I have a knack for complicating simple things, but the voices in my head tell me that is better than simplifying complicated things. Either way, I appreciate those of you who continue to play along. Just remember, if you choose to dine with the devil it is best to use a long spoon.
You’ve probably figured out that I am never going to be asked to substitute host any of the home improvement shows. I wasn’t blessed with a mechanical mind, and I have the attention span bordering on the half-life of a gnat.
Projects involving me and the house have a way of taking on a life of their own. It’s not the big projects that get me in over my head—that’s why God invented phones, so we can outsource—it’s the little ones, those fifteen minute jobs meant to be accomplished during half-time, between pizza slices.
Case in point—touching up the trim. Can, brush, paint can opener tool (screwdriver). Head to the basement where all the leftover paint is stored. You know exactly where I mean, yours is probably in the same place. Directions: grab the can with the dry white paint stuck to the side, open it, give a quick stir with the screwdriver, apply paint, and affix the lid using the other end of the screwdriver. Back in the chair before the microwave beeps.
That’s how it should have worked.

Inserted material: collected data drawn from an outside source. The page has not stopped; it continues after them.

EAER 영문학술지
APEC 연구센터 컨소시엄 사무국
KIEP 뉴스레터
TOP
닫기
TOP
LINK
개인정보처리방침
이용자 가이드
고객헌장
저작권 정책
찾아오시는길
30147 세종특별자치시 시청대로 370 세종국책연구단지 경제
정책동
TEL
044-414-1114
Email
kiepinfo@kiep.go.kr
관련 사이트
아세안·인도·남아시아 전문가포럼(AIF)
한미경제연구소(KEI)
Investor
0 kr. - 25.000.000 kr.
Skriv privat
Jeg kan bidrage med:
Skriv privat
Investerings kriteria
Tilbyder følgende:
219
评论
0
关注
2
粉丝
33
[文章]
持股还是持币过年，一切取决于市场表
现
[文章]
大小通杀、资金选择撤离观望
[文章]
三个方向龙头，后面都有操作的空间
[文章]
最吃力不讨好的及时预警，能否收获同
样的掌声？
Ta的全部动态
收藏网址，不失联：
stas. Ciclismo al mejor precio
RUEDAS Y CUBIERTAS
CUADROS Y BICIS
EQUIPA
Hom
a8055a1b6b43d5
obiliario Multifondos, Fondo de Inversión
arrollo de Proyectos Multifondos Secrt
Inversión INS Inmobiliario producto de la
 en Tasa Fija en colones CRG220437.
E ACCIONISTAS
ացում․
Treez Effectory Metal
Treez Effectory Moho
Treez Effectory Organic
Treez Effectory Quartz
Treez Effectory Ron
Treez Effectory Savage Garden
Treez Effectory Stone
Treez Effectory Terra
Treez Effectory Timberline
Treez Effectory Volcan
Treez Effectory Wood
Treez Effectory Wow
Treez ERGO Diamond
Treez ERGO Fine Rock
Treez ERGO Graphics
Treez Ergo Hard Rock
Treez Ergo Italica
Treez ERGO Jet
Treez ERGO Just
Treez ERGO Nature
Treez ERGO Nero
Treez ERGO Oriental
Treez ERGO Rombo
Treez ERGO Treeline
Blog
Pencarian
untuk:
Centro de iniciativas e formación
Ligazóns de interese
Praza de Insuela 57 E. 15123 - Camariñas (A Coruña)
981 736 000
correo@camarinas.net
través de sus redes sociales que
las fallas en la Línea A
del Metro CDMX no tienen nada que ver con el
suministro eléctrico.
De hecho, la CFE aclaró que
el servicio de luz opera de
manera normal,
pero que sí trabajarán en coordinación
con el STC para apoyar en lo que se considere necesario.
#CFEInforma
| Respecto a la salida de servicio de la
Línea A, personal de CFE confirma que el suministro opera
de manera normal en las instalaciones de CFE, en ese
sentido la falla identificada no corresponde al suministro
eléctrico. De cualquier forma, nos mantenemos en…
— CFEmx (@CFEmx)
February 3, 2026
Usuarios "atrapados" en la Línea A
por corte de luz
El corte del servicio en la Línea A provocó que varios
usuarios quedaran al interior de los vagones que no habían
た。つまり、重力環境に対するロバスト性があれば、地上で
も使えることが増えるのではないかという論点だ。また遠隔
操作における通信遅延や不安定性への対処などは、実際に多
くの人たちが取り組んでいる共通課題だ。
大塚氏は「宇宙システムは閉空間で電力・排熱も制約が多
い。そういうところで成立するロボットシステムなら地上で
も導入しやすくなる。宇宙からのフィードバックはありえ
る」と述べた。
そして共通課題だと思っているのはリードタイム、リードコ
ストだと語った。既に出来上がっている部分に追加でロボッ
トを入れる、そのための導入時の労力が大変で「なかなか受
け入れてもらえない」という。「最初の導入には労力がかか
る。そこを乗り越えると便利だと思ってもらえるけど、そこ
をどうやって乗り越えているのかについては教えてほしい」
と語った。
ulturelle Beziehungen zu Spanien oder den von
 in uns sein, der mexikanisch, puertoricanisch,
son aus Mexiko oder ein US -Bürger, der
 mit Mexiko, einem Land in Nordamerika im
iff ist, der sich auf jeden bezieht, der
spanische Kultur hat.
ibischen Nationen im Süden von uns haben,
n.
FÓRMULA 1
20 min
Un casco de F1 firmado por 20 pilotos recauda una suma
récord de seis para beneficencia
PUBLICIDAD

It doesn’t, does it? For some reason, you get extra motivated, figure you’ll go for the bonus points, and take a quick spin around the house, dabbing the trim paint on any damaged surface—window and doorframes, baseboards, stair spindles, and other white “things”. Those of us who are innovators even go so far as to paint over finger prints, crayon marks, and things which otherwise simply needed a wipe down with 409.

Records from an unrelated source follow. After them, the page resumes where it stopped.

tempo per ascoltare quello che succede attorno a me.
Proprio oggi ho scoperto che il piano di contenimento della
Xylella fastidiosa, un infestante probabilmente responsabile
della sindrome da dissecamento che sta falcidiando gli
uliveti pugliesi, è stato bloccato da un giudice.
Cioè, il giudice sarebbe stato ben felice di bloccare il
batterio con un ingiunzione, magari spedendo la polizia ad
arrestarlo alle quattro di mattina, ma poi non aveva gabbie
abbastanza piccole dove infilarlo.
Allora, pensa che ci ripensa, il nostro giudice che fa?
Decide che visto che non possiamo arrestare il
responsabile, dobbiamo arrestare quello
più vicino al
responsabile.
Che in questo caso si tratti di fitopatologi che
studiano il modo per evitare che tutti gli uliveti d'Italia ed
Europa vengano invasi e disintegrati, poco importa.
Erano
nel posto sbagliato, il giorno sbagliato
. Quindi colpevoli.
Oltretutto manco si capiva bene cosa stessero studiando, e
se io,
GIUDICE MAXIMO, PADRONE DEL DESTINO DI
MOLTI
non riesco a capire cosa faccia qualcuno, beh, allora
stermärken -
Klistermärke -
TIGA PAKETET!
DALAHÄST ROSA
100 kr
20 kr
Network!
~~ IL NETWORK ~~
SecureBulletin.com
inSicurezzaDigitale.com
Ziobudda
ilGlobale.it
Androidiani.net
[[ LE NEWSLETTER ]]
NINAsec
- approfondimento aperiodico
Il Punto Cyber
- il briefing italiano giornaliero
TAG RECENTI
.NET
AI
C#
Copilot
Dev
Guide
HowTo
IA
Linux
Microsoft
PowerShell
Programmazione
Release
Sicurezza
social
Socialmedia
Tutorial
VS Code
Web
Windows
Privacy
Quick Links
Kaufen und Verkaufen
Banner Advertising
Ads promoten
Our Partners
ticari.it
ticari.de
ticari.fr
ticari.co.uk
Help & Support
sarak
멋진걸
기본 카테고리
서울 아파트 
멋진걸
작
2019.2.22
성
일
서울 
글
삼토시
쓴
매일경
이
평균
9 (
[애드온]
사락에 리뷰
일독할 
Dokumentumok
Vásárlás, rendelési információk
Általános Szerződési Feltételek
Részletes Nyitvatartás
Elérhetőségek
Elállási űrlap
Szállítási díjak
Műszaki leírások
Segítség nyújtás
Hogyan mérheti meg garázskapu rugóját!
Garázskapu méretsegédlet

This is when it happens, just as you reach for that slice of pizza. “What are all of those white spots all over the house?” She asks—you determine who your she is, or, I can let you borrow mine. You explain that it looks like that simply because the paint is still wet—good response. To which she tells you the paint is dry—a better response.
“Why is the other paint shiny, and the spots are flat?”
You pause. I pause, like when I’m trying to come up with a good bluff in Trivial Pursuit. She knows the look. She sees my bluff and raises the ante. Thirty minutes later the game I’m watching is a distant memory. I’ve returned from the paint store. I am moving furniture, placing drop cloths, raising ladders, filling paint trays, all under the supervision of my personal chimera. My fifteen-minute exercise has resulted in a multi-weekend amercement.
This is what usually happens when the plan isn’t tested or isn’t validated. My plan was to be done by the end of halftime. Poor planning often results in a lot of rework. There’s a saying something along the lines of it takes twice as long to do something over as it does to do it right the first time—the DIRT-FIT rule. And costs twice as much. Can you really afford either of those outcomes?
Can you really afford to scrimp by not having a patient experience plan? Ask to see a copy of it. I’ll bet you my neighbor’s BMW that there is no plan. Seventy-five percent of health systems spend less than a hundred thousand dollars a year to improve PX. If you don’t come out of the gate correctly, it will be impossible to get better.
If that does not work we will always have Paris.